*** Block opens ***

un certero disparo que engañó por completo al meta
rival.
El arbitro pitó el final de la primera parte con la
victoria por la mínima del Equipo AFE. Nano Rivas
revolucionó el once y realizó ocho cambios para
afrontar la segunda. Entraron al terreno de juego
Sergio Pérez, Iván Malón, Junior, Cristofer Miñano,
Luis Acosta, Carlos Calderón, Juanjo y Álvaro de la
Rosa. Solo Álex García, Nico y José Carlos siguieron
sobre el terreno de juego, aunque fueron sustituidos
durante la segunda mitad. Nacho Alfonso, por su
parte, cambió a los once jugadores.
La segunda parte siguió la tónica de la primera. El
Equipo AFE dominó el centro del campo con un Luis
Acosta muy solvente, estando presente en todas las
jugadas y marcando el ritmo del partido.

*** Block closes ***
*** Block opens ***

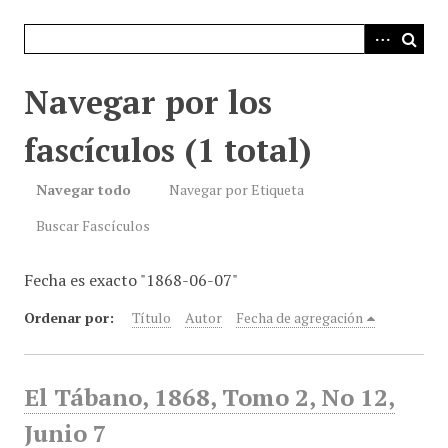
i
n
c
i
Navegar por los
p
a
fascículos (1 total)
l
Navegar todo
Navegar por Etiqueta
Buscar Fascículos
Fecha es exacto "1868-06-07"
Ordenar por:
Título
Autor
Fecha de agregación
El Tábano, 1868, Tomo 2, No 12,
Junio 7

*** Block closes ***

- What is being asked: The word "Navegar" appears in some lines of the listing. Give the number of those lines, and only that.

- Answer to the exercise: 3